This story unfolds with live actors interacting in scenes which change in response to different choices you make at different points in the game. Much of these choices revolve around the direction of Kristina's investigation and how much she chooses to endure the horrors she uncovers along the way.
What a twist!
Although it starts as a mystery, I Saw Black Clouds seems quick to give up answers around Emily's death and trade them in for horror elements. It seems there are some otherworldly powers that played into Emily's death, many of which you discover and face as Kristina while you press on through the game.
Without spoiling too much, this starts out innocuously enough, with some jump scares, audio stingers, and disturbing imagery, but at a certain point I Saw Black Clouds doesn't know how to stop trying to scare or surprise you with new things. As a result, the back-half of the story devolves into just a cluster of disjointed scenes where Kristina and/or Charlotte are put under duress, and through most of it you feel powerless to understand or do much of anything about it.
What did I even see?
By the end of I Saw Black Clouds, my grasp of the overall story was tenuous at best. This doesn't really feel intentional, either. There are characters that just come out of nowhere with no setup as to who they are or what motivates them, and they are used as the impetus for the final climactic encounter which ends up feeling totally random and hollow.

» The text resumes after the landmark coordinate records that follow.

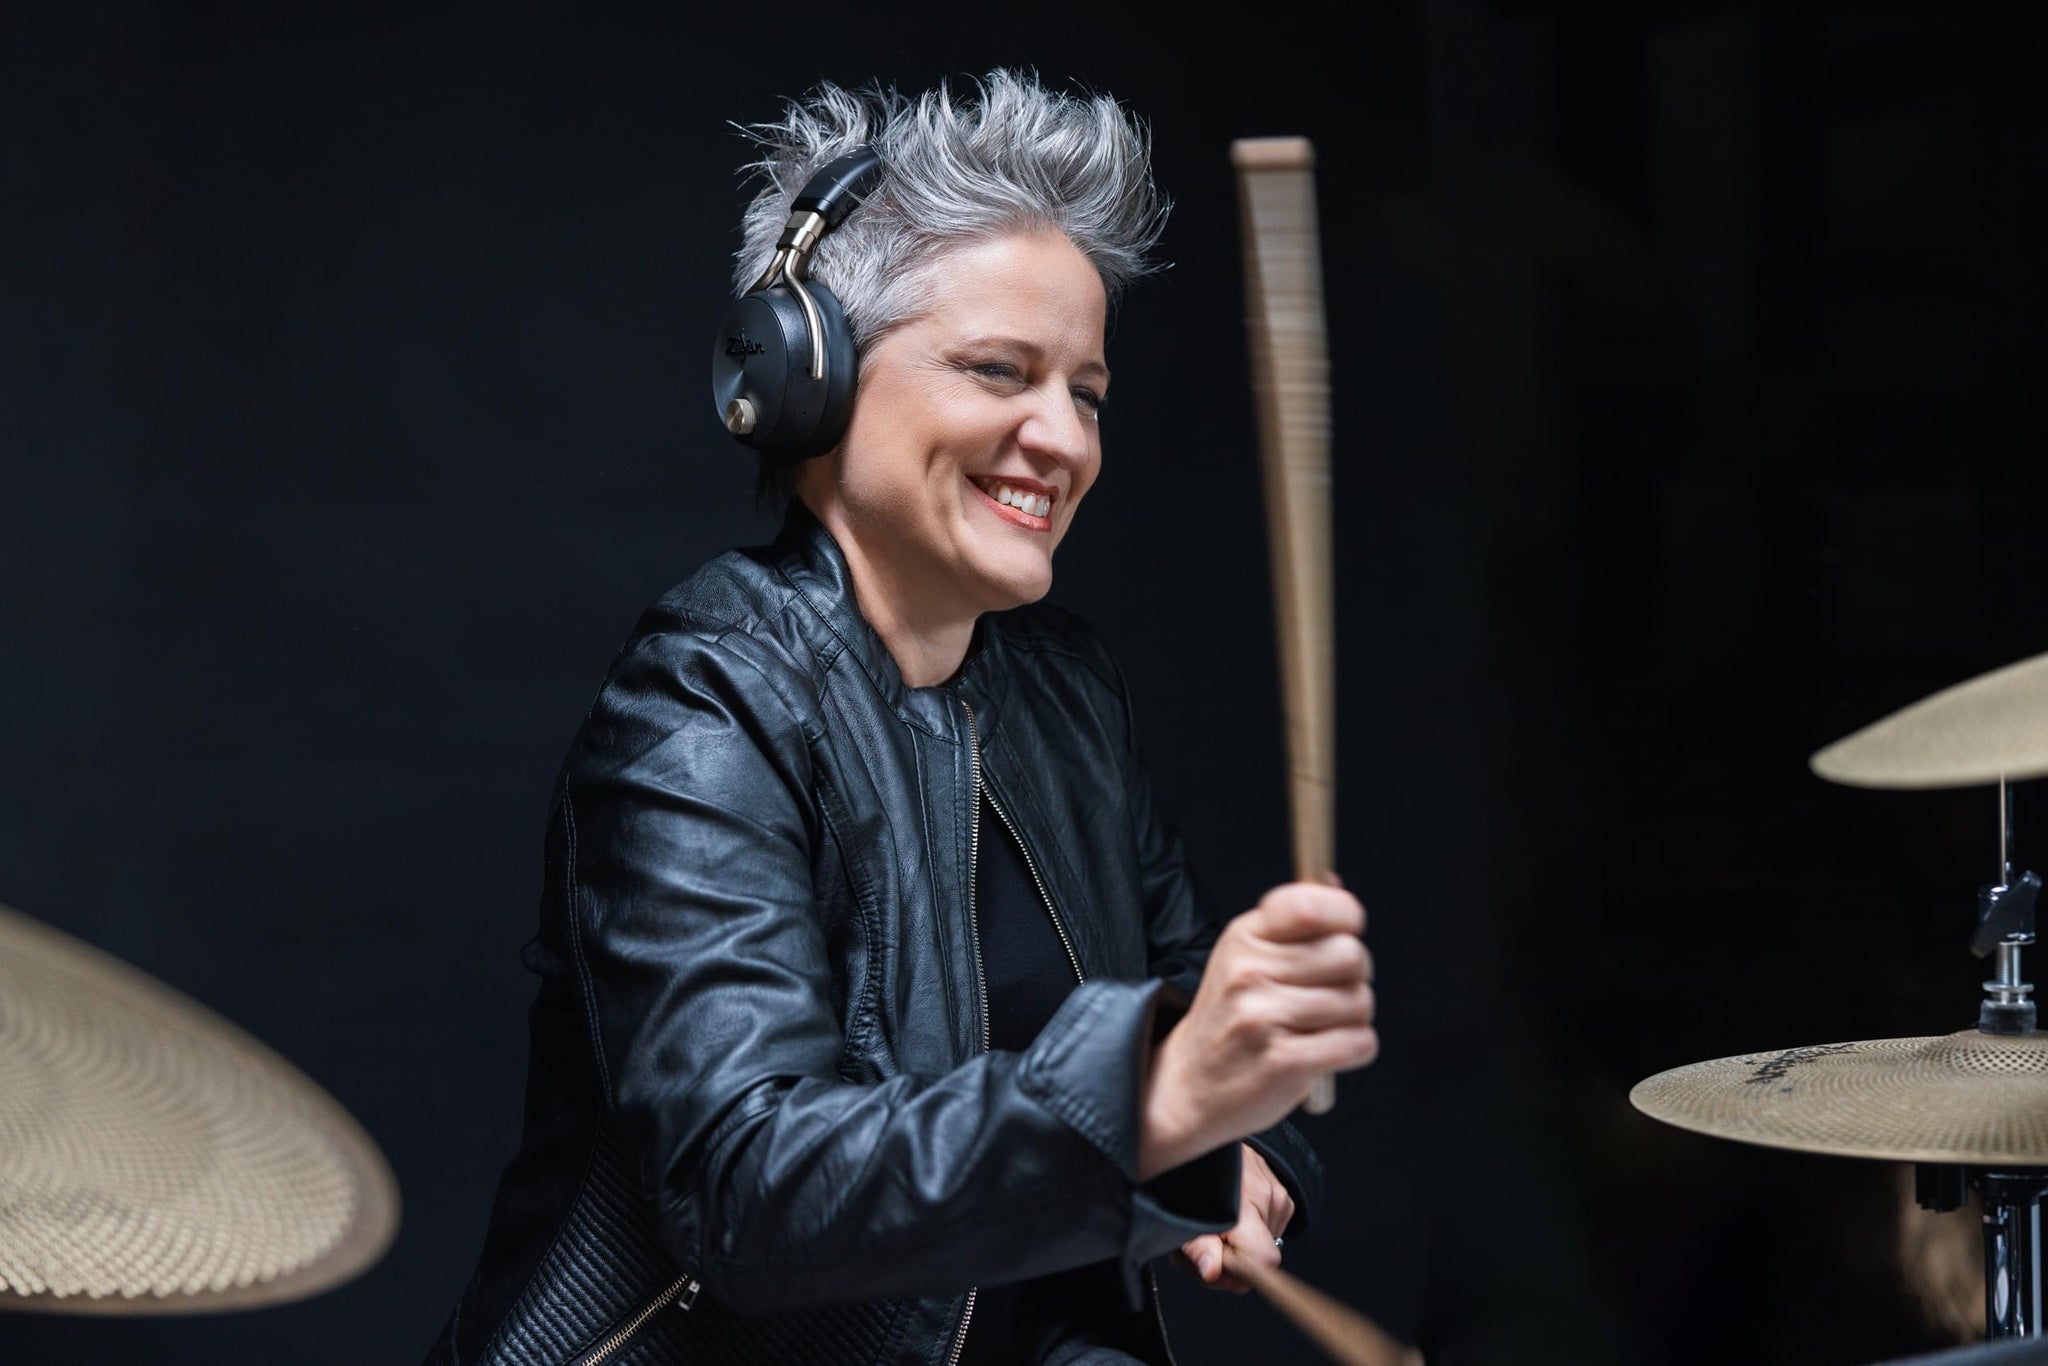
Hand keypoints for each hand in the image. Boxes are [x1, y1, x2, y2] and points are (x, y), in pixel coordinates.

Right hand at [1139, 880, 1375, 1178]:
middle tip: (1331, 991)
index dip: (1345, 915)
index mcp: (1244, 938)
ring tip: (1321, 1027)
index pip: (1310, 905)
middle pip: (1350, 953)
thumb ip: (1291, 923)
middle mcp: (1251, 972)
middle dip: (1355, 975)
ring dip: (1354, 1019)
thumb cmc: (1227, 1020)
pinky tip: (1327, 1051)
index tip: (1346, 931)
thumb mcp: (1244, 957)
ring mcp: (1264, 1017)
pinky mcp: (1284, 1061)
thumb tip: (1334, 883)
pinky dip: (1355, 1049)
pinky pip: (1358, 1042)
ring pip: (1359, 1002)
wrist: (1186, 1087)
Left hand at [1173, 1145, 1294, 1292]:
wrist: (1212, 1130)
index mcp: (1244, 1204)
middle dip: (1224, 1265)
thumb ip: (1197, 1245)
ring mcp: (1281, 1198)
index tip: (1213, 1266)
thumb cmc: (1194, 1172)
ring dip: (1232, 1249)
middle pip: (1258, 1264)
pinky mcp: (1286, 1199)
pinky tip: (1228, 1220)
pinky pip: (1268, 1234)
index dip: (1238, 1274)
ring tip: (1209, 1228)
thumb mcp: (1183, 1211)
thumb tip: (1211, 1273)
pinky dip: (1244, 1236)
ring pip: (1260, 1251)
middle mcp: (1269, 1199)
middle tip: (1197, 1248)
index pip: (1264, 1259)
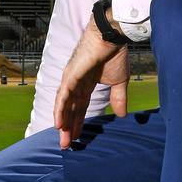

If I didn't see who these people are because of the choices I made previously in my playthrough, the game didn't let me know that. There are stats on how many scenes I saw versus how many I have left to uncover, but in no way does the game communicate that I should pursue those other scenes to complete the story. As a result, my feelings on the game are that it's branching paths don't connect in a way that ever really tell a cohesive story. Even if they did, I'm not sure they would make the experience much more satisfying.
The bottom line
I Saw Black Clouds feels like a step backward for Wales Interactive. It's return to storytelling outside of virtualized spaces feels messy and in some ways incomplete, and it doesn't help that the story its choosing to tell is somewhat problematic.